Drouet was glad to do anything for relief. He fairly hustled around to the side entrance, and was let in by the friendly doorkeeper. Carrie was standing in the wings, weakly waiting her next cue, all the snap and nerve gone out of her.

"Say, Cad," he said, looking at her, "you mustn't be nervous. Wake up. Those guys out there don't amount to anything. What are you afraid of?"

"I don't know," said Carrie. "I just don't seem to be able to do it."

She was grateful for the drummer's presence, though. She had found the company so nervous that her own strength had gone.

"Come on," said Drouet. "Brace up. What are you afraid of? Go on out there now, and do the trick. What do you care?"

Carrie revived a little under the drummer's electrical, nervous condition.

"Did I do so very bad?"

"Not a bit. All you need is a little more ginger. Do it as you showed me. Get that toss of your head you had the other night."

Carrie remembered her triumph in the room. She tried to think she could to it.

'What's next?" he said, looking at her part, which she had been studying.

"Why, the scene between Ray and me when I refuse him."

"Well, now you do that lively," said the drummer. "Put in snap, that's the thing. Act as if you didn't care."

"Your turn next, Miss Madenda," said the prompter.

"Oh, dear," said Carrie.

"Well, you're a chump for being afraid," said Drouet. "Come on now, brace up. I'll watch you from right here."

"Will you?" said Carrie.

"Yes, now go on. Don't be afraid."

The prompter signaled her.

She started out, weak as ever, but suddenly her nerve partially returned. She thought of Drouet looking.

"Ray," she said, gently, using a tone of voice much more calm than when she had last appeared. It was the scene which had pleased the director at the rehearsal.

"She's easier," thought Hurstwood to himself.

She did not do the part as she had at rehearsal, but she was better. The audience was at least not irritated. The improvement of the work of the entire company took away direct observation from her. They were making very fair progress, and now it looked as if the play would be passable, in the less trying parts at least.

Carrie came off warm and nervous.

"Well," she said, looking at him, "was it any better?"

"Well, I should say so. That's the way. Put life into it. You did that about a thousand per cent. better than you did the other scene. Now go on and fire up. You can do it. Knock 'em."

"Was it really better?"

"Better, I should say so. What comes next?"

"That ballroom scene."

"Well, you can do that all right," he said.

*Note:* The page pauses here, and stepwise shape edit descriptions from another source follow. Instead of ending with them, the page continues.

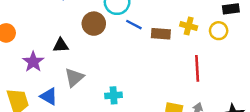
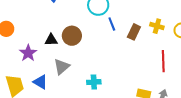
brown circle: (94, 24) -> (72, 36), moved
blue line: (134, 25) -> (112, 24), turned 40
brown rectangle: (161, 34) -> (134, 32), turned -70

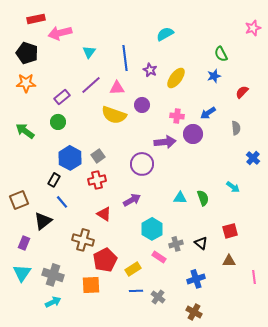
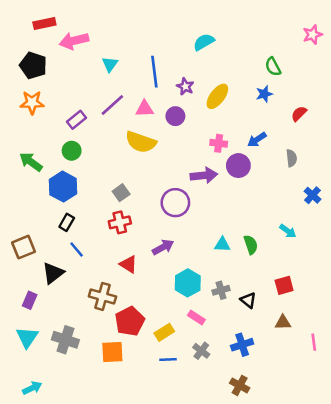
purple circle: (142, 105) -> (175, 116), moved
blue hexagon: (70, 158) -> (63, 187), moved
gray cross: (176, 244) -> (221, 290), moved
gray cross: (158, 297) -> (201, 351), moved
cyan arrow: (53, 302) -> (32, 388), moved

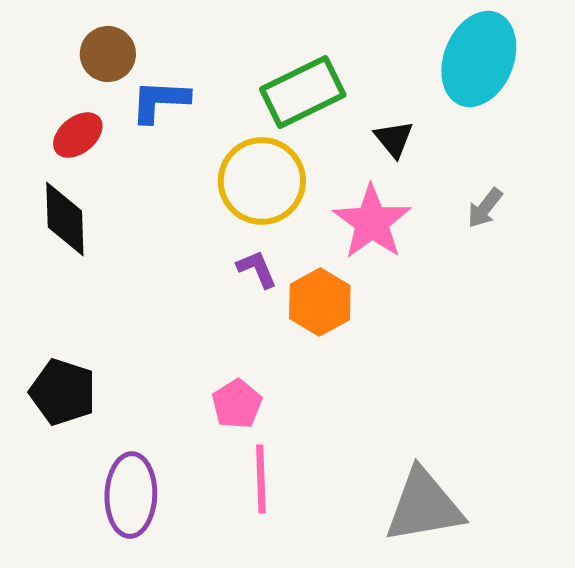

"I don't know," answered Carrie.

"Why, woman," he exclaimed, "you did it for me! Now you go out there and do it. It'll be fun for you. Just do as you did in the room. If you'll reel it off that way, I'll bet you make a hit. Now, what'll you bet? You do it."

The drummer usually allowed his ardent good-nature to get the better of his speech. He really did think that Carrie had acted this particular scene very well, and he wanted her to repeat it in public. His enthusiasm was due to the mere spirit of the occasion.

When the time came, he buoyed Carrie up most effectually. He began to make her feel as if she had done very well. The old melancholy of desire began to come back as he talked at her, and by the time the situation rolled around she was running high in feeling.

"I think I can do this."

"Sure you can. Now you go ahead and see."

On the stage, Mrs. Van Dam was making her cruel insinuation against Laura.

Carrie listened, and caught the infection of something — she did not know what. Her nostrils sniffed thinly.

"It means," the professional actor began, speaking as Ray, "that society is a terrible avenger of insult. Have you ever heard of the Siberian wolves? When one of the pack falls through weakness, the others devour him. It is not an elegant comparison, but there is something wolfish in society. Laura has mocked it with a pretence, and society, which is made up of pretence, will bitterly resent the mockery."

At the sound of her stage name Carrie started. She began to feel the bitterness of the situation. The feelings of the outcast descended upon her. She hung at the wing's edge, wrapped in her own mounting thoughts. She hardly heard anything more, save her own rumbling blood.